This morning I was reading a column by Nicholas Kristof of The New York Times (Opinion, Oct. 27). He was referring to new data on young people who do not identify as Christians: only 49 percent of millennials do. This compares with 84 percent among Americans in their mid-70s.
The Pew Research study concluded, “The U.S. Is steadily becoming less Christian and less religiously observant.” The share of adults who consider themselves Christian has fallen 12 percentage points in the past decade.
I also read about Gov. Greg Abbott’s efforts to “clean up” the camps of homeless people in Austin. Apparently he has gotten flack because the camps reflect on Texas government’s inability to have enough compassion to provide real relief.
It’s true that some don’t want to move from their spot, many times with good reason. Where will they go? Are they just going to be shuffled to another camp somewhere else? Have they been given too many reasons not to trust anyone?
One woman said her “home” has been disrupted many times and she has lost a shoe in moving. One shoe. Most of us would just go buy another pair, even if we had to look for a sale. But her loss of one shoe is a big deal because she doesn’t have the money to buy another pair.
Some say, “Well, they can go to a mission.” Right. But too many of them have had Jesus jammed down their throats without any real help — such as replacing their shoes.
My husband worked for a state office in Fort Worth for many years, working with people on welfare. He saw the results of missions not giving people what they really needed. I don’t intend to paint all the missions with the same brush, but there are too many not to criticize their misguided efforts.
As for the millennials Kristof mentions, I have a son in his early 40s. He and his wife do not go to church, nor take their young children anywhere.

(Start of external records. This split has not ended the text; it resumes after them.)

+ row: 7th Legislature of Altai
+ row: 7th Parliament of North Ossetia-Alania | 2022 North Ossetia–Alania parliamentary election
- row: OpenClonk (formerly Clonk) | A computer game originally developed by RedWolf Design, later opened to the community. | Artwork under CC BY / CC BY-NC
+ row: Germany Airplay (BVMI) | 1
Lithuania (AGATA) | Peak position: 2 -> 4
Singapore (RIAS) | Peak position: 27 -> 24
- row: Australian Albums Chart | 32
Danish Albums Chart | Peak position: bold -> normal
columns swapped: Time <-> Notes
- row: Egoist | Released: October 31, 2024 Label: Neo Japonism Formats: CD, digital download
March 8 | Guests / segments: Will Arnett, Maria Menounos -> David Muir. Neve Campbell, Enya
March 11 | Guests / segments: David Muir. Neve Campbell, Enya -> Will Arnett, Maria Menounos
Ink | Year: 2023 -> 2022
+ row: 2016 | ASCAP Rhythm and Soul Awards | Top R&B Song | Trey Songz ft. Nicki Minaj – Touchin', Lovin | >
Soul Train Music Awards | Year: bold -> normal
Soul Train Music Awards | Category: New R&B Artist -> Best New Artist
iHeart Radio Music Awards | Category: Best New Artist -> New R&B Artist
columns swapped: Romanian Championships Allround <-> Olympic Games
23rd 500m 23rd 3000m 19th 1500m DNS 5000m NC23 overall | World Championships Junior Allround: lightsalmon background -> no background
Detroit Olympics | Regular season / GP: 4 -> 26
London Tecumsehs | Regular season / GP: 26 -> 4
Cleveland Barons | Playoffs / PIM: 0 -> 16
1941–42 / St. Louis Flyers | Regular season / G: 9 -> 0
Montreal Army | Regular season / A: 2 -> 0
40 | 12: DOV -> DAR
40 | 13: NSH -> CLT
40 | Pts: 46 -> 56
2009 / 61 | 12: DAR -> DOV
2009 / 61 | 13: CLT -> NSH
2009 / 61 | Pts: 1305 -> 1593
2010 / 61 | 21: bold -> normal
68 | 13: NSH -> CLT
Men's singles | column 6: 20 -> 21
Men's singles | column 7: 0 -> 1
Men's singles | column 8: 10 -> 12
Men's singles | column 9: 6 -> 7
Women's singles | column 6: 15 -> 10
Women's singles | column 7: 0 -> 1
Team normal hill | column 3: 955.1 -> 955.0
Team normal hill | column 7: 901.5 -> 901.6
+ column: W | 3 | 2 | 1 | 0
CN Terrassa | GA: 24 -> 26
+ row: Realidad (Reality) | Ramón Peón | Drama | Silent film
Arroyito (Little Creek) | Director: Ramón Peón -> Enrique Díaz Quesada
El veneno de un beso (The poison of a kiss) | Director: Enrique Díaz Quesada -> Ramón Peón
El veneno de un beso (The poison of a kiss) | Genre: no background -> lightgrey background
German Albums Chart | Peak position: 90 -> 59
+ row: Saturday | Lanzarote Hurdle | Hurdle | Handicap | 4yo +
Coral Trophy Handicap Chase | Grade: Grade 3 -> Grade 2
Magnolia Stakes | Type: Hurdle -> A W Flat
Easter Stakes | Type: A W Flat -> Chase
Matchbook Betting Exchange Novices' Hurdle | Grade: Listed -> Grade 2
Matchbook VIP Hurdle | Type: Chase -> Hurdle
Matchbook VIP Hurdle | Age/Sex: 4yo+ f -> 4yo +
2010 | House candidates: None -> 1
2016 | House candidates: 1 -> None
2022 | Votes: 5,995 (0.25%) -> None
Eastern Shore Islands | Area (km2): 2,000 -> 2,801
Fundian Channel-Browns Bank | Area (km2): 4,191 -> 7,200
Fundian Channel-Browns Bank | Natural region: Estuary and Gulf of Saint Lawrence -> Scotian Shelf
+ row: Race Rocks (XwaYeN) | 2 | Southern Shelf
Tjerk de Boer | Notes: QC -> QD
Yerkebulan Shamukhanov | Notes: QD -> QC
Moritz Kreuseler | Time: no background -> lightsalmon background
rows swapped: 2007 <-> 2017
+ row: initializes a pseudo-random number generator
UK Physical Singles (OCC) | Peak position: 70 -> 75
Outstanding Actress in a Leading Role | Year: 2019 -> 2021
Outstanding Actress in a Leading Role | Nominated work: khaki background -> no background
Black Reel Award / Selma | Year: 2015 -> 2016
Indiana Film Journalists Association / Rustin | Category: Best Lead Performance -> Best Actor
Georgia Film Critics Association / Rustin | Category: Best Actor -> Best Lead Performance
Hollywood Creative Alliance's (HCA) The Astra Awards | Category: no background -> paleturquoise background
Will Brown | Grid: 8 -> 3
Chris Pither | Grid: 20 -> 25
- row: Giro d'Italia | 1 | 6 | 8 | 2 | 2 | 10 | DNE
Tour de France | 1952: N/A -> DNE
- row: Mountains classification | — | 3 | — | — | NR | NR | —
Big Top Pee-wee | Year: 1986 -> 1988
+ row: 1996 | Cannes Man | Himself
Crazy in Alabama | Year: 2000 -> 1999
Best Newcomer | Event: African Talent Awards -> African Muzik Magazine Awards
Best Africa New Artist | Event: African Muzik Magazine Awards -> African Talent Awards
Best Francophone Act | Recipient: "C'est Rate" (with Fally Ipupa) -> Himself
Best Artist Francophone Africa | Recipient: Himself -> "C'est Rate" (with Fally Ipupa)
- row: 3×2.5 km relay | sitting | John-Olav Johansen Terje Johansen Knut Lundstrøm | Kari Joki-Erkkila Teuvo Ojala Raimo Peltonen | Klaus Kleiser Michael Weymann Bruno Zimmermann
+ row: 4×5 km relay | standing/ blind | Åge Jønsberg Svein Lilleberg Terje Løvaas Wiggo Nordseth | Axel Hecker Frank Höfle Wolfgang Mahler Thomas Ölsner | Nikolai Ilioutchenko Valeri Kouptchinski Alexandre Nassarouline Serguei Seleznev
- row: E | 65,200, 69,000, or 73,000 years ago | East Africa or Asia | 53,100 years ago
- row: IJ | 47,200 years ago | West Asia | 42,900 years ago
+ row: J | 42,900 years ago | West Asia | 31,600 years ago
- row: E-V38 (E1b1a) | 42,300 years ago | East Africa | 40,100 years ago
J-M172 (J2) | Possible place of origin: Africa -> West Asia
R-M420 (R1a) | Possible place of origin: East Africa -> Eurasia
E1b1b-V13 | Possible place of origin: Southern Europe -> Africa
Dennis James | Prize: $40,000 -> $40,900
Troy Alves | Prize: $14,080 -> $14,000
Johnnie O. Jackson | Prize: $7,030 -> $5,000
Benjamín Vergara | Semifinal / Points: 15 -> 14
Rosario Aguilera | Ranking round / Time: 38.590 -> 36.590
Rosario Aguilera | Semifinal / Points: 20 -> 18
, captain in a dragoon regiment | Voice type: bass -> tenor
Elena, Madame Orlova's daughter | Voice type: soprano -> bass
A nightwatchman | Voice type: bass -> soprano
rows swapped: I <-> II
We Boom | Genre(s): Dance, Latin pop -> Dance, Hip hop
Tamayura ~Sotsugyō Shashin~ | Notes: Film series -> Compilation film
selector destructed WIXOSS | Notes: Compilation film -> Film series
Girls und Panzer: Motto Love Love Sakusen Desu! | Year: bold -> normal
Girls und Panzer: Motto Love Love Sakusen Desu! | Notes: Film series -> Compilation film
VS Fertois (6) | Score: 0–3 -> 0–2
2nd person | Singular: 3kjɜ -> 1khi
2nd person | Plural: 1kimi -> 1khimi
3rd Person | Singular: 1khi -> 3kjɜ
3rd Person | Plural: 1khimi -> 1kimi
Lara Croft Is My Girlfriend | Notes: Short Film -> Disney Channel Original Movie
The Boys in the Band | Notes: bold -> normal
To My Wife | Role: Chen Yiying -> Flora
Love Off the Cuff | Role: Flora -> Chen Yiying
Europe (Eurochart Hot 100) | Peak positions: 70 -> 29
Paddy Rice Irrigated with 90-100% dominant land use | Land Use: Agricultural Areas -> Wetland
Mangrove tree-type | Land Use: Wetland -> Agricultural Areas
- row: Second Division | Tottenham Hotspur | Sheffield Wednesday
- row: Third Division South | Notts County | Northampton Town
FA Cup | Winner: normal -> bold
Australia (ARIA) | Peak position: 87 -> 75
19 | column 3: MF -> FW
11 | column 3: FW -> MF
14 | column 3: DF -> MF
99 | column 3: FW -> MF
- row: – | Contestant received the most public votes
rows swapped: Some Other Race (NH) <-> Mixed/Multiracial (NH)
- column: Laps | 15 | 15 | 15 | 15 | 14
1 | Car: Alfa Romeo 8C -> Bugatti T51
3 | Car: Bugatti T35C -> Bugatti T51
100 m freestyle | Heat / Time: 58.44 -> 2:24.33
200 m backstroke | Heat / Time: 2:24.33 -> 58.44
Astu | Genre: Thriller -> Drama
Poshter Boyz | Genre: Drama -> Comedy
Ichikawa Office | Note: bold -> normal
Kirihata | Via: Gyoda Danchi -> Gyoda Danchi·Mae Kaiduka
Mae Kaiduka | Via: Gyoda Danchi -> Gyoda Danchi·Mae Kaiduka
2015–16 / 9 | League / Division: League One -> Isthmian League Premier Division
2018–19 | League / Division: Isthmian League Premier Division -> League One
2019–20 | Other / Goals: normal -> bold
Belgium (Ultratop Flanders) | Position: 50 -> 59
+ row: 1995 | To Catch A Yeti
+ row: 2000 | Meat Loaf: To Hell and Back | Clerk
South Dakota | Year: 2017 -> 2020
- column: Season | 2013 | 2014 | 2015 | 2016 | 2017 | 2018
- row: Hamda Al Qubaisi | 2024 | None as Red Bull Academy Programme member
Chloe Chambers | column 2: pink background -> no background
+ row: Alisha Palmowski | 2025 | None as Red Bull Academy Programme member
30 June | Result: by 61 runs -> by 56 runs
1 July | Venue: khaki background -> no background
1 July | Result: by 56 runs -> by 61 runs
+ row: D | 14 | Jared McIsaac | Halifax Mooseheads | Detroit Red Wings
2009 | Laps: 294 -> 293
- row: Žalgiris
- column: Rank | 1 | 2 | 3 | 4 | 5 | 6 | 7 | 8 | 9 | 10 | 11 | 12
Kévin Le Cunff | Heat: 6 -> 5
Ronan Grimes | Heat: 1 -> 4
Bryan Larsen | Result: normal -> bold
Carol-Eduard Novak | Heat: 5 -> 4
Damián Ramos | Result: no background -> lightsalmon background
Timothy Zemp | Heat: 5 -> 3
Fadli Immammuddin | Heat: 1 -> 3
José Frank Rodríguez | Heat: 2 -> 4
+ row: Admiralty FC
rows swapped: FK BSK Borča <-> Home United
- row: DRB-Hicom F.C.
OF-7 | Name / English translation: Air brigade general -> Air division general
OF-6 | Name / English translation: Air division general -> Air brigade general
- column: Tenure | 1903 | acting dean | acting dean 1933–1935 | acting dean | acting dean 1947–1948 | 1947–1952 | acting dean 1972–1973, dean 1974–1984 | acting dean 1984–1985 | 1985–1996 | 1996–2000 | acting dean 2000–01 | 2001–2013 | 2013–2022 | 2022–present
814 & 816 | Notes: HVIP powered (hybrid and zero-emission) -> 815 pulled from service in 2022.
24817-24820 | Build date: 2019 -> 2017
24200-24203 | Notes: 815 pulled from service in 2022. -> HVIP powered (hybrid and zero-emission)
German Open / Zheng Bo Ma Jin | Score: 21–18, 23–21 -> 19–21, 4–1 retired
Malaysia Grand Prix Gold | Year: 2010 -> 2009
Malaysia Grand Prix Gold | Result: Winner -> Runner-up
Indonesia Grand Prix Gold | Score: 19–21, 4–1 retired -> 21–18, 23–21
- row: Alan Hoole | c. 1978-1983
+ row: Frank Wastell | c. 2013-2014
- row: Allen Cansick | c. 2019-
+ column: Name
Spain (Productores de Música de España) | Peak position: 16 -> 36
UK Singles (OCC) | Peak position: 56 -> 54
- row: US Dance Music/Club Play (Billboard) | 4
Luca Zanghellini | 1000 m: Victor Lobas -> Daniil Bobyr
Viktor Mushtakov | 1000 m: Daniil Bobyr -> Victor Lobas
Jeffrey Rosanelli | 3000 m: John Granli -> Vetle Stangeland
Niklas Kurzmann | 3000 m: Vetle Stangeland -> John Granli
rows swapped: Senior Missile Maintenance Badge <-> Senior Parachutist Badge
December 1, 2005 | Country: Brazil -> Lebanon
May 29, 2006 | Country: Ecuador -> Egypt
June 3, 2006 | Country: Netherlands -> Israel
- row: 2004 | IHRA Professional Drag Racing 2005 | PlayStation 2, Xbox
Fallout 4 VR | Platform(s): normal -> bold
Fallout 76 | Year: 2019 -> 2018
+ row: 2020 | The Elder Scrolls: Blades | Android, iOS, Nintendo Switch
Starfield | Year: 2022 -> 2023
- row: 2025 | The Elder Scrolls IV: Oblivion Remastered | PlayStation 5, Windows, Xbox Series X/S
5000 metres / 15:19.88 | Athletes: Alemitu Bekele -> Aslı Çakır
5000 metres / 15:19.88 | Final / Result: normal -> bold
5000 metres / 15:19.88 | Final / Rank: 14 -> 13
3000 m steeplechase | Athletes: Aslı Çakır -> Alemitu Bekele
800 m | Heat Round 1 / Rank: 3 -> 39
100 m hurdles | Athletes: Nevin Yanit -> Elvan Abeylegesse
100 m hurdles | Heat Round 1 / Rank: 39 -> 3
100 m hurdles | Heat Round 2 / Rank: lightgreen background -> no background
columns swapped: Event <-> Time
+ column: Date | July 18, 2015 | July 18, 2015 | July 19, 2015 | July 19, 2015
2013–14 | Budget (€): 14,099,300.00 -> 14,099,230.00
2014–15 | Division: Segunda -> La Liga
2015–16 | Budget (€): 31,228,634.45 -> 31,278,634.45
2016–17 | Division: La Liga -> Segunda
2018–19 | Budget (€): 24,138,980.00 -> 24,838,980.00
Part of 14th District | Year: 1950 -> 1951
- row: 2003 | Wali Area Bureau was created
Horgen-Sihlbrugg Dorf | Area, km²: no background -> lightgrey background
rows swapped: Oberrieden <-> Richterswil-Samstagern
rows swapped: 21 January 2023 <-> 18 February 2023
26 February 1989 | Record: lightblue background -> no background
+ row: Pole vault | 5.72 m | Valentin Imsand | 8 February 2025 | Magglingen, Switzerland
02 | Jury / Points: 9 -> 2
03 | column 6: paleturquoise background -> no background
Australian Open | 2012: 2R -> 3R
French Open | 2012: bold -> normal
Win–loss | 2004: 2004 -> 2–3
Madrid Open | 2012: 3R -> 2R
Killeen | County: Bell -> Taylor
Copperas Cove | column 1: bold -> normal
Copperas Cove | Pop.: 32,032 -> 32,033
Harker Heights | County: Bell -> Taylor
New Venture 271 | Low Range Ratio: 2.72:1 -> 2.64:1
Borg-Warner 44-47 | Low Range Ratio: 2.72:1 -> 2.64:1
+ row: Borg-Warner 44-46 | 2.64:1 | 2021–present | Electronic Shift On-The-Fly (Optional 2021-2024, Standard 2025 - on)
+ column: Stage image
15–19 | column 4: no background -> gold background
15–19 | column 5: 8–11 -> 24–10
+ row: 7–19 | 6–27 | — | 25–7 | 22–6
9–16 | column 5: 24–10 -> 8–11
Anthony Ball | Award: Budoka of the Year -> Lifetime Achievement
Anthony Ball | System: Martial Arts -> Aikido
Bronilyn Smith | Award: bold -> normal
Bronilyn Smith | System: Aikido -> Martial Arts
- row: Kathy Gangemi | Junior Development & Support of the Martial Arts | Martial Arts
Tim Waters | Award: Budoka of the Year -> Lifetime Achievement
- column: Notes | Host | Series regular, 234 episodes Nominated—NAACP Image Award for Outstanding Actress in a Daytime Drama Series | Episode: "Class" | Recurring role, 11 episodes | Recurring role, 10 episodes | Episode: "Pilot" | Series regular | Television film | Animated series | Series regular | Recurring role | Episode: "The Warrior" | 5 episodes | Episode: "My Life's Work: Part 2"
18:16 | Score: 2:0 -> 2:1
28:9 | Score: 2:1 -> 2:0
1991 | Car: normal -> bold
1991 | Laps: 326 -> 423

That really bothers me, but I can well understand his reasons. He doesn’t see enough good examples to believe that Jesus/God can make any difference in their lives. I see that they need to give their children a way to judge how they should behave or choose when they come up against situations they aren’t familiar with. How can they make right decisions when they can’t understand consequences or see how what they decide can affect someone else?
For years both my husband and I (even before we married eight years ago) have ministered to those who need to see God’s hand help them. I’ll toot my own horn here. When I was 68, I began graduate school in social work, commuting 2 1/2 hours each way to Arlington for almost three years. After graduation I was offered — and took — a job that paid very, very well. But I was miserable because I so strongly felt I was not doing what God wanted me to. So I quit, without a job offer elsewhere.
Ron and I were not yet married, but I had some money left from a settlement. A few months later I was approached by Chris, whom I did not know, but who was then director of Cornerstone Counseling. He said one of their counselors had moved to Dallas and they had an opening. Would I be interested? Before I could answer he said, “But it is not a paid position, only volunteer.” I said, “When do I start?”
I was there for four years before I retired. During that time I also started counseling at Hiway 80 Mission for two years, again at no pay. We lived on my husband’s retirement income.
As a Christian, I’ve always felt the best way I could show God to others was to help fill a need. Even when I literally had no income except for what I could make selling produce and home-baked goods, I helped others. One was a man walking alongside the highway in socks because he had no shoes. I picked him up and took him to my church, which gave him some shoes and gave me money to take him to the grocery store to get some “traveling” food. I didn’t have to “witness” because he knew who was helping him.
I think another reason young people are turning away from church and Christianity is because they see or read of pastors and others in Christian work who are accused, rightly, of sexual abuse. They see people who staunchly support our president even though his actions and philosophy are so strongly anti-Christian.
I recently turned 80. I lived in post WWII when we didn’t have cell phones, or a TV until I was 9 years old, or a car until I was in sixth grade. The world has changed a lot. I’m weary. I have no idea how long God will keep me on earth to do what He has in store for me, until He decides it’s time to quit and go home to Him. Then maybe I can rest.